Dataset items

==============================

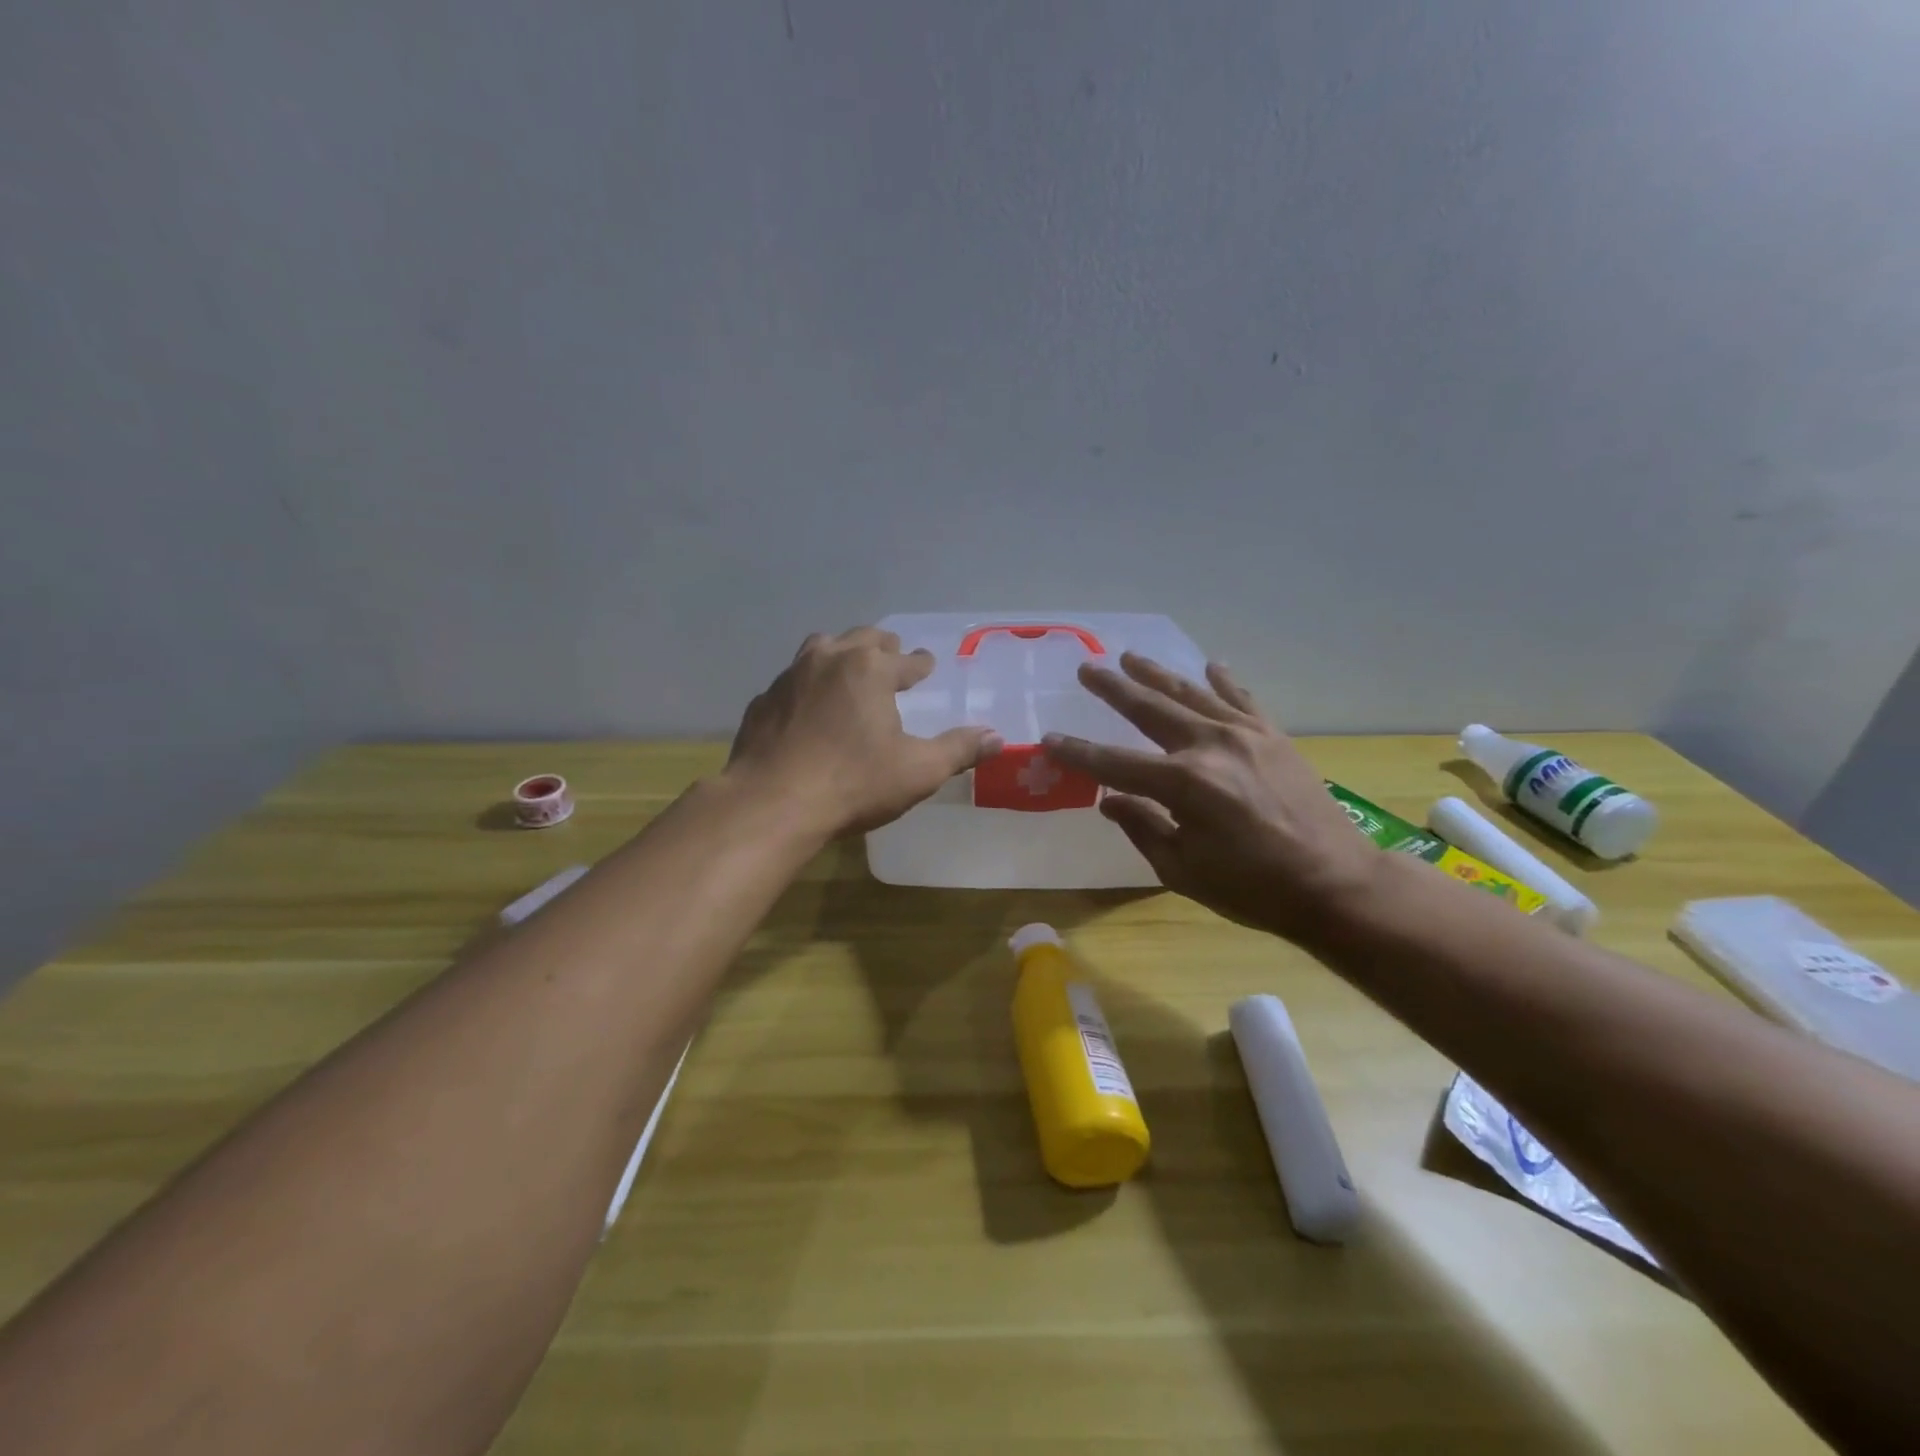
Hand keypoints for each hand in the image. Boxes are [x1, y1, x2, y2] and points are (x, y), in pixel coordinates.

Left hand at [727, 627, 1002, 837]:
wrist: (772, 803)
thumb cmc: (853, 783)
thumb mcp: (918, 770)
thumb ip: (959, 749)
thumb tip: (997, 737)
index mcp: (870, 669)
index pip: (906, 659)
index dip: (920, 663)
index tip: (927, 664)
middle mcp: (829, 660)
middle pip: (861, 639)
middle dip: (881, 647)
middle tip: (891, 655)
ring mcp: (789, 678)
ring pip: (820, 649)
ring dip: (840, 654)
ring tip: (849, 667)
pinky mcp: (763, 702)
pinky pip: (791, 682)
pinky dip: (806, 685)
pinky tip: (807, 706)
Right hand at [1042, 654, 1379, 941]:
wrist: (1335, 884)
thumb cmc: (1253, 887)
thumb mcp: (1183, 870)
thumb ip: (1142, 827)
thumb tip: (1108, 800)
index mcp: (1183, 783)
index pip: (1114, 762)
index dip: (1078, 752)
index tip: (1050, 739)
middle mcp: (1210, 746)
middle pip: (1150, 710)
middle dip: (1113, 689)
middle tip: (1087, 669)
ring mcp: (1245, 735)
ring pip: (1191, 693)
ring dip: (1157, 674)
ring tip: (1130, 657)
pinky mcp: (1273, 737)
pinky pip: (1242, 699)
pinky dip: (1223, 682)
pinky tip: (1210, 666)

==============================

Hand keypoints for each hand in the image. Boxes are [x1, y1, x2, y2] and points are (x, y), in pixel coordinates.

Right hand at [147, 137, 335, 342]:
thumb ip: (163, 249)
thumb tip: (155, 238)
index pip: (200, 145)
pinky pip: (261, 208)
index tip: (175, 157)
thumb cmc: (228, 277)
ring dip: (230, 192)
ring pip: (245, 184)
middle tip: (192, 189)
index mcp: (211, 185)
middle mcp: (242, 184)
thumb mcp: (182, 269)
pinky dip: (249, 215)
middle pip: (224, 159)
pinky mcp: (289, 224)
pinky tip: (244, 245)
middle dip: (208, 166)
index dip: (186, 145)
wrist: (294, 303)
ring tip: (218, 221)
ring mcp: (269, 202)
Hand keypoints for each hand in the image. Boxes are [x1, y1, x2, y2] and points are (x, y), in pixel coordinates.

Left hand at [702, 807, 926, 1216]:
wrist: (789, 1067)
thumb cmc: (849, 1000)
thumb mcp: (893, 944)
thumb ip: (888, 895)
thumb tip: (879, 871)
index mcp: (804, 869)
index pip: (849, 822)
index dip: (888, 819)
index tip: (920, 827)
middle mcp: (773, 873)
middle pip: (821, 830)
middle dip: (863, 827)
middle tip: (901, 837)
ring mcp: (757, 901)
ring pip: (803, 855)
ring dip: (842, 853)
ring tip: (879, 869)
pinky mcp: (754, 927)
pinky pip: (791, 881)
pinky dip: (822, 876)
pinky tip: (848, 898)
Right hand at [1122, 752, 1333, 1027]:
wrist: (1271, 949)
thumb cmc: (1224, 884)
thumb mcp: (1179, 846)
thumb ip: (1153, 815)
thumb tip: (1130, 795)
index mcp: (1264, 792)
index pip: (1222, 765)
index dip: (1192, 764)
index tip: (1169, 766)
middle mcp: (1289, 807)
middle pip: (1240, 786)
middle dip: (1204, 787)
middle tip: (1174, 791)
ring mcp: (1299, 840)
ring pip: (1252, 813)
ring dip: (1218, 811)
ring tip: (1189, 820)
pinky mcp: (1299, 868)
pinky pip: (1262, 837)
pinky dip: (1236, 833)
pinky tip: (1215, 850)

==============================

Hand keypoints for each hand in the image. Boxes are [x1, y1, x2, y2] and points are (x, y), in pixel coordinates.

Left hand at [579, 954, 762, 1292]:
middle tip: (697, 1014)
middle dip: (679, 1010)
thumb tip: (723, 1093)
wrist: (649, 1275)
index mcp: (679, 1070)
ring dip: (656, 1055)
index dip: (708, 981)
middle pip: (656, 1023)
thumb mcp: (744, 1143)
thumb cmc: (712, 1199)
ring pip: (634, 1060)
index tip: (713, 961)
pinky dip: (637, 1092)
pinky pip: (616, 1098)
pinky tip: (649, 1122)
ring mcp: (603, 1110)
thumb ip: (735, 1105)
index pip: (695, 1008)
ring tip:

==============================

Output the lines of the records above exactly as they appear, from the line containing "index tip: (175, 157)" through the line containing "pinky mcp: (1299, 868)".

index tip: (175, 157)
thumb cmc: (228, 277)
ring dip: (230, 192)
ring pip: (245, 184)
middle tip: (192, 189)
index mcp: (211, 185)
middle mcp: (242, 184)
thumb mcp: (182, 269)
pinky dip: (249, 215)
middle pip: (224, 159)
pinky mcp: (289, 224)
pinky tip: (244, 245)
middle dip: (208, 166)
index dip: (186, 145)
wrist: (294, 303)
ring tip: (218, 221)
ring mcp: (269, 202)
Hand keypoints for each hand in the image. Boxes are [x1, y1, x2, y2] and points are (x, y), in pixel coordinates.

Left hand at [702, 807, 926, 1216]:
wrist: (789, 1067)
thumb cmc: (849, 1000)
thumb mcp: (893, 944)
thumb ip: (888, 895)
thumb tip: (879, 871)
index mcp: (804, 869)
index pip: (849, 822)
index dip: (888, 819)
index tip: (920, 827)
middle mcp: (773, 873)
middle pip: (821, 830)
middle dip: (863, 827)
middle tip: (901, 837)
ring mcp: (757, 901)
ring pip: (803, 855)
ring dip: (842, 853)
ring tip: (879, 869)
pinky mcp: (754, 927)
pinky pip: (791, 881)
pinky dip: (822, 876)
pinky tip: (848, 898)
Right hand at [1122, 752, 1333, 1027]:
wrist: (1271, 949)
thumb cmc: (1224, 884)
thumb mcp: (1179, 846)
thumb ip: (1153, 815)
thumb tip: (1130, 795)
index mcp: (1264, 792)
index pip: (1222, 765)
index dip: (1192, 764)
index tip: (1169, 766)
middle mcp: (1289, 807)
middle pip: (1240, 786)
middle dip: (1204, 787)
middle tip: (1174, 791)
ring mcp: (1299, 840)
ring pip: (1252, 813)
ring dip: (1218, 811)
ring tip: (1189, 820)
pinky mcp: (1299, 868)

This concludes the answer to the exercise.